EXTRACTED ENTRIES =>
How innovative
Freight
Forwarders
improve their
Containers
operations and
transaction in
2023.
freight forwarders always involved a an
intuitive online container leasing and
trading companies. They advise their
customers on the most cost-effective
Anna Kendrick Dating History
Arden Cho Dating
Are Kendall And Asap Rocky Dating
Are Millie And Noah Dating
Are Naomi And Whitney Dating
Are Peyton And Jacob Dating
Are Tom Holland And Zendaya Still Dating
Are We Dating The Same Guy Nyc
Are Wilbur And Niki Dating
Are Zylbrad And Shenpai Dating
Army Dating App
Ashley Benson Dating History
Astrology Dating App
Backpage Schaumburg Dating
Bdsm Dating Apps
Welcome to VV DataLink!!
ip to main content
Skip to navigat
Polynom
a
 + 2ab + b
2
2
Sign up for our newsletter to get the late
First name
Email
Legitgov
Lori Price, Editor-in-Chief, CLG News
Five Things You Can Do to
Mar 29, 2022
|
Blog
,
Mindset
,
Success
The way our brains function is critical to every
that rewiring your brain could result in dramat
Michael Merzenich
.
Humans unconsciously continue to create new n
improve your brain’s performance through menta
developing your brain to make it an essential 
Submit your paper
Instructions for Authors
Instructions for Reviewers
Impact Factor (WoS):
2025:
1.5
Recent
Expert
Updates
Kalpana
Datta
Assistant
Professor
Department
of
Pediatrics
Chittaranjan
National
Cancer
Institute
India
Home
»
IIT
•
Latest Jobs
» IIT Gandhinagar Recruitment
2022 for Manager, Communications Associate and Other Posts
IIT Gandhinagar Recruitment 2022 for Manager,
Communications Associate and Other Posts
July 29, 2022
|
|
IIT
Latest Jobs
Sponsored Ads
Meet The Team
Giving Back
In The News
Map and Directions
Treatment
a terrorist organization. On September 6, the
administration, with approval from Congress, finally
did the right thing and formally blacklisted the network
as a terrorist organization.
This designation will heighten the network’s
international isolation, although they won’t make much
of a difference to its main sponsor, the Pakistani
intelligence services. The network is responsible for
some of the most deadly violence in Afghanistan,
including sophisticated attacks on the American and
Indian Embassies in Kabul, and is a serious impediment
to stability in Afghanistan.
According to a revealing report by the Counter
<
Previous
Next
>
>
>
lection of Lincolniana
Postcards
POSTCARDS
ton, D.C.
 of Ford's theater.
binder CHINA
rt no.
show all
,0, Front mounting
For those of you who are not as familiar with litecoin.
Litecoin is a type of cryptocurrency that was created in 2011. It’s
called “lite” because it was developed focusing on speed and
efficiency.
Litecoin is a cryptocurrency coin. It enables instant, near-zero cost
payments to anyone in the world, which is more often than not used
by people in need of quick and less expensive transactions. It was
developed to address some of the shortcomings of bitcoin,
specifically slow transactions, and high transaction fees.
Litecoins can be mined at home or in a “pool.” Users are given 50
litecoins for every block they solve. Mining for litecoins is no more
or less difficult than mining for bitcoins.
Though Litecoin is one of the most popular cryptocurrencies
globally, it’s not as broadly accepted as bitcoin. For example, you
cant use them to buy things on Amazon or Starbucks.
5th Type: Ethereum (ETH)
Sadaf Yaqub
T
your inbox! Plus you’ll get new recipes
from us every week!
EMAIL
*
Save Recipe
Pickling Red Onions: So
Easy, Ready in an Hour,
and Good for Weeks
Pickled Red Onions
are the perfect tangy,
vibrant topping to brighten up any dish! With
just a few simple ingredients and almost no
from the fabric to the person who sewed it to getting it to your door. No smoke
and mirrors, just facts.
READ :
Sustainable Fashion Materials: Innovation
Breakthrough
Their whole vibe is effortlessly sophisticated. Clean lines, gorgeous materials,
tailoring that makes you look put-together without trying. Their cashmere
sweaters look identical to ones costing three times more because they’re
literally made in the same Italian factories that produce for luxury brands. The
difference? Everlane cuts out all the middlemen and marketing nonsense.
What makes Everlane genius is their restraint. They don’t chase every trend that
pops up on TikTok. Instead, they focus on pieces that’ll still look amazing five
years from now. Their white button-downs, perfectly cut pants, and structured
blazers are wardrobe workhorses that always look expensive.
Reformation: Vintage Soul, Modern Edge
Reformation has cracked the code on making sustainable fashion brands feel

EXERCISE =>
Copy out the material, keeping every line exactly as it is.

EXPECTED OUTPUT =>
How innovative
Freight
Forwarders
improve their
Containers
operations and
transaction in
2023.
freight forwarders always involved a an
intuitive online container leasing and
trading companies. They advise their
customers on the most cost-effective
Anna Kendrick Dating History
Arden Cho Dating
Are Kendall And Asap Rocky Dating
Are Millie And Noah Dating
Are Naomi And Whitney Dating
Are Peyton And Jacob Dating
Are Tom Holland And Zendaya Still Dating
Are We Dating The Same Guy Nyc
Are Wilbur And Niki Dating
Are Zylbrad And Shenpai Dating
Army Dating App
Ashley Benson Dating History
Astrology Dating App
Backpage Schaumburg Dating
Bdsm Dating Apps
Welcome to VV DataLink!!
ip to main content
Skip to navigat
Polynom
a
 + 2ab + b
2
2
Sign up for our newsletter to get the late
First name
Email
Legitgov
Lori Price, Editor-in-Chief, CLG News
Five Things You Can Do to
Mar 29, 2022
|
Blog
,
Mindset
,
Success
The way our brains function is critical to every
that rewiring your brain could result in dramat
Michael Merzenich
.
Humans unconsciously continue to create new n
improve your brain’s performance through menta
developing your brain to make it an essential 
Submit your paper
Instructions for Authors
Instructions for Reviewers
Impact Factor (WoS):
2025:
1.5
Recent
Expert
Updates
Kalpana
Datta
Assistant
Professor
Department
of
Pediatrics
Chittaranjan
National
Cancer
Institute
India
Home
»
IIT
•
Latest Jobs
» IIT Gandhinagar Recruitment
2022 for Manager, Communications Associate and Other Posts
IIT Gandhinagar Recruitment 2022 for Manager,
Communications Associate and Other Posts
July 29, 2022
|
|
IIT
Latest Jobs
Sponsored Ads
Meet The Team
Giving Back
In The News
Map and Directions
Treatment
a terrorist organization. On September 6, the
administration, with approval from Congress, finally
did the right thing and formally blacklisted the network
as a terrorist organization.
This designation will heighten the network’s
international isolation, although they won’t make much
of a difference to its main sponsor, the Pakistani
intelligence services. The network is responsible for
some of the most deadly violence in Afghanistan,
including sophisticated attacks on the American and
Indian Embassies in Kabul, and is a serious impediment
to stability in Afghanistan.
According to a revealing report by the Counter
<
Previous
Next
>
>
>
lection of Lincolniana
Postcards
POSTCARDS
ton, D.C.
 of Ford's theater.
binder CHINA
rt no.
show all
,0, Front mounting
For those of you who are not as familiar with litecoin.
Litecoin is a type of cryptocurrency that was created in 2011. It’s
called “lite” because it was developed focusing on speed and
efficiency.
Litecoin is a cryptocurrency coin. It enables instant, near-zero cost
payments to anyone in the world, which is more often than not used
by people in need of quick and less expensive transactions. It was
developed to address some of the shortcomings of bitcoin,
specifically slow transactions, and high transaction fees.
Litecoins can be mined at home or in a “pool.” Users are given 50
litecoins for every block they solve. Mining for litecoins is no more
or less difficult than mining for bitcoins.
Though Litecoin is one of the most popular cryptocurrencies
globally, it’s not as broadly accepted as bitcoin. For example, you
cant use them to buy things on Amazon or Starbucks.
5th Type: Ethereum (ETH)
Sadaf Yaqub
T
your inbox! Plus you’ll get new recipes
from us every week!
EMAIL
*
Save Recipe
Pickling Red Onions: So
Easy, Ready in an Hour,
and Good for Weeks
Pickled Red Onions
are the perfect tangy,
vibrant topping to brighten up any dish! With
just a few simple ingredients and almost no
from the fabric to the person who sewed it to getting it to your door. No smoke
and mirrors, just facts.
READ :
Sustainable Fashion Materials: Innovation
Breakthrough
Their whole vibe is effortlessly sophisticated. Clean lines, gorgeous materials,
tailoring that makes you look put-together without trying. Their cashmere
sweaters look identical to ones costing three times more because they’re
literally made in the same Italian factories that produce for luxury brands. The
difference? Everlane cuts out all the middlemen and marketing nonsense.
What makes Everlane genius is their restraint. They don’t chase every trend that
pops up on TikTok. Instead, they focus on pieces that’ll still look amazing five
years from now. Their white button-downs, perfectly cut pants, and structured
blazers are wardrobe workhorses that always look expensive.
Reformation: Vintage Soul, Modern Edge
Reformation has cracked the code on making sustainable fashion brands feel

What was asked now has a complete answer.